## Work to complete
Go through the data below. Pull out every line that has the word "https".

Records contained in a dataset
◆ ◆ ◆ ◆ ◆ ◆ ◆

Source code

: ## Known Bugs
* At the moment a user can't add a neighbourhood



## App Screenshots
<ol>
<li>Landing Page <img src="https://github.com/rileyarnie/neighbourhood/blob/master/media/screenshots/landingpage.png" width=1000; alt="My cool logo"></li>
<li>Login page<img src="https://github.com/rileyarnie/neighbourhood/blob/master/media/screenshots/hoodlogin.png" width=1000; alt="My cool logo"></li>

◆ ◆ ◆ ◆ ◆ ◆ ◆

## Problem solution
<li>Landing Page <img src="https://github.com/rileyarnie/neighbourhood/blob/master/media/screenshots/landingpage.png" width=1000; alt="My cool logo"></li>
<li>Login page<img src="https://github.com/rileyarnie/neighbourhood/blob/master/media/screenshots/hoodlogin.png" width=1000; alt="My cool logo"></li>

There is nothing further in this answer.